Exercise description - Reproduce the records. Keep every word exact and include no images.

Camera calibration parameters
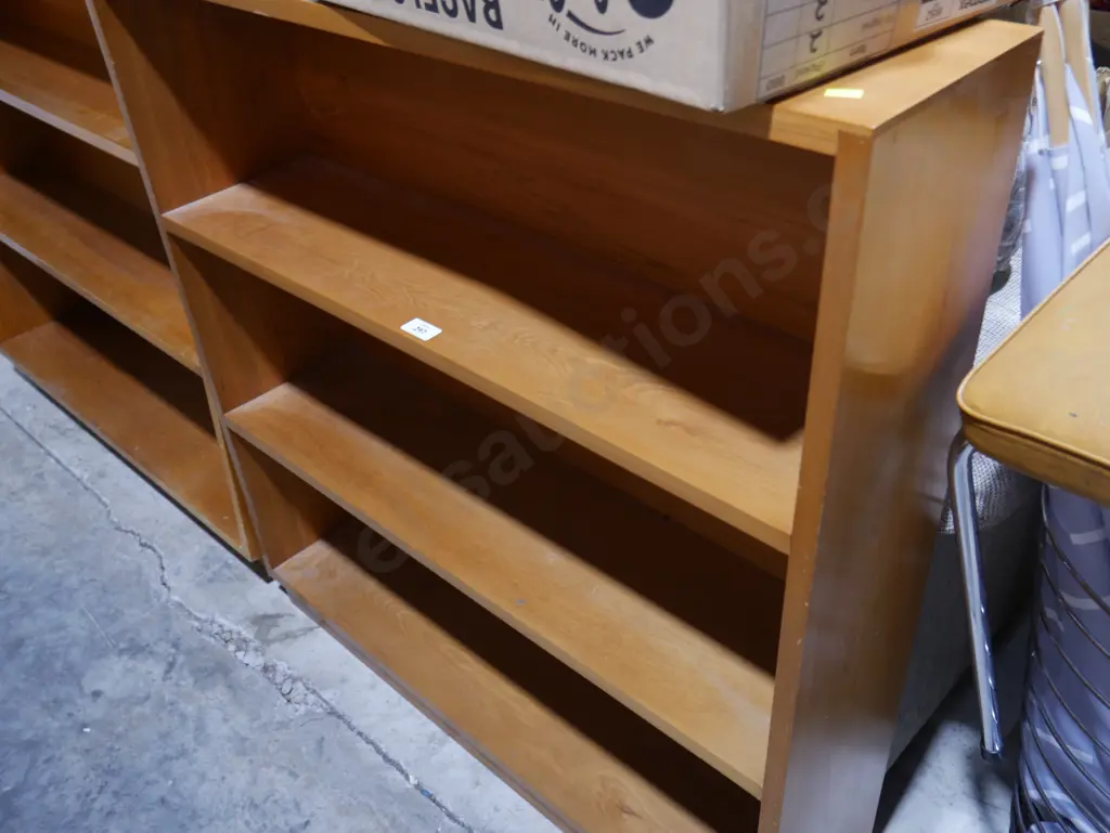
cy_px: 416
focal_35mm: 32
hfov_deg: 56.8
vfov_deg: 44.2
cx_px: 555
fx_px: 1027
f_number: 3.6
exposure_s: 1/60
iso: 400
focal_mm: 16
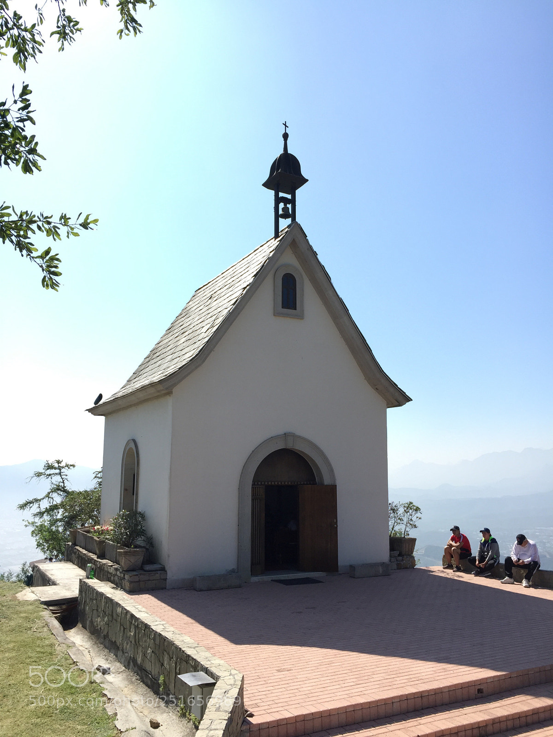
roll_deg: +1.0
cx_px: 276
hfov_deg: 48.2
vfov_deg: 61.7
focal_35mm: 29
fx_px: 618
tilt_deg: +9.4
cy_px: 368
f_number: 2.2
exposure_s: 1/1319
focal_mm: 4.15
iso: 32
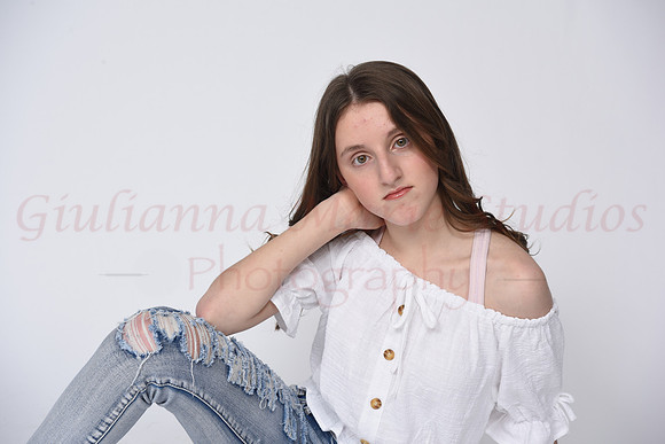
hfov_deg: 36.2
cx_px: 332
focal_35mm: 55
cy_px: 222
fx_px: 1016
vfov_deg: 24.6
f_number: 9
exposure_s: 1/125
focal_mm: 55
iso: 160
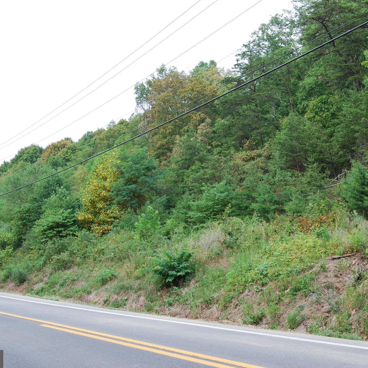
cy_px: 184
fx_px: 717
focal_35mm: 60
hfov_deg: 28.7
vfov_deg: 28.8
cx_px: 221
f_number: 9
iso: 200
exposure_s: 1/100
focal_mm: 31
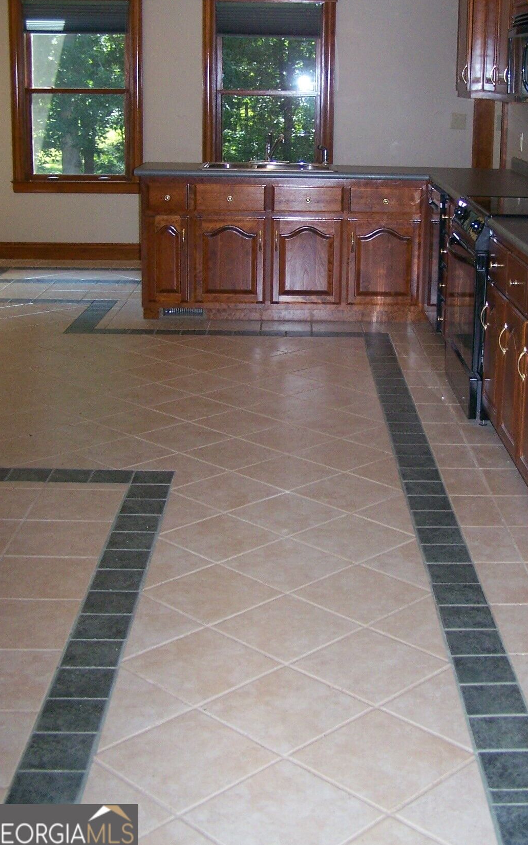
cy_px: 332
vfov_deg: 40.1
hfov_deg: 25.6
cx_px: 374
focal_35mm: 50
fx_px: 1151
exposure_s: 1/60
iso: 160
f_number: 2.8
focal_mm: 6.3
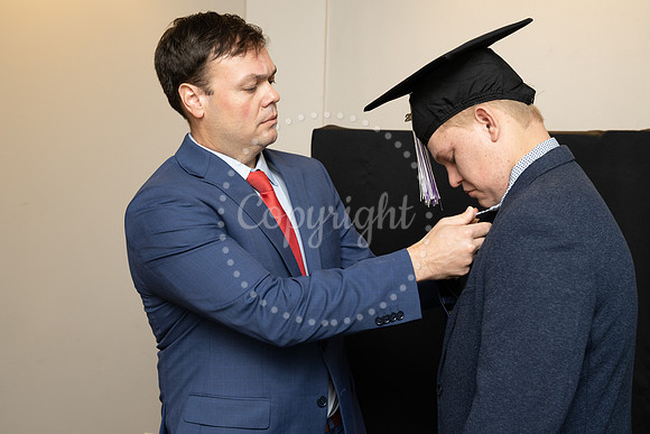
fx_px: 831
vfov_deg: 29.3
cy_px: 217
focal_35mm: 46
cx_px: 325
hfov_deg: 42.7
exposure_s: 1/125
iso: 1000
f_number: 5
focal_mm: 46
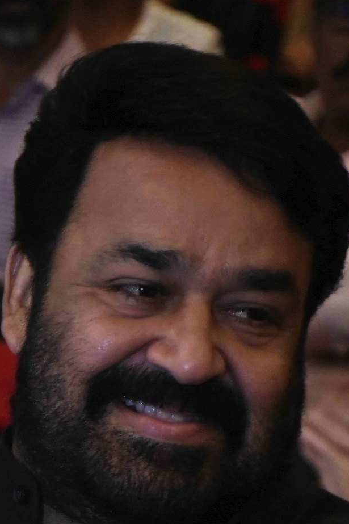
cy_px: 463
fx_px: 3404
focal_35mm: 234
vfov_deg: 8.8
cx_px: 98
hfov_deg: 5.9
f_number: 5.3
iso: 8000
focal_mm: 80
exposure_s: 1/100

Response box -
cy_px: 416
focal_35mm: 32
hfov_deg: 56.8
vfov_deg: 44.2
cx_px: 555
fx_px: 1027
f_number: 3.6
exposure_s: 1/60
iso: 400
focal_mm: 16
roll_deg: +1.0
cx_px: 276
hfov_deg: 48.2
vfov_deg: 61.7
focal_35mm: 29
fx_px: 618
tilt_deg: +9.4
cy_px: 368
f_number: 2.2
exposure_s: 1/1319
focal_mm: 4.15
iso: 32
hfov_deg: 36.2
cx_px: 332
focal_35mm: 55
cy_px: 222
fx_px: 1016
vfov_deg: 24.6
f_number: 9
exposure_s: 1/125
focal_mm: 55
iso: 160
cy_px: 184
fx_px: 717
focal_35mm: 60
hfov_deg: 28.7
vfov_deg: 28.8
cx_px: 221
f_number: 9
iso: 200
exposure_s: 1/100
focal_mm: 31
cy_px: 332
vfov_deg: 40.1
hfov_deg: 25.6
cx_px: 374
focal_35mm: 50
fx_px: 1151
exposure_s: 1/60
iso: 160
f_number: 2.8
focal_mm: 6.3
fx_px: 831
vfov_deg: 29.3
cy_px: 217
focal_35mm: 46
cx_px: 325
hfov_deg: 42.7
exposure_s: 1/125
iso: 1000
f_number: 5
focal_mm: 46
cy_px: 463
fx_px: 3404
focal_35mm: 234
vfov_deg: 8.8
cx_px: 98
hfov_deg: 5.9
f_number: 5.3
iso: 8000
focal_mm: 80
exposure_s: 1/100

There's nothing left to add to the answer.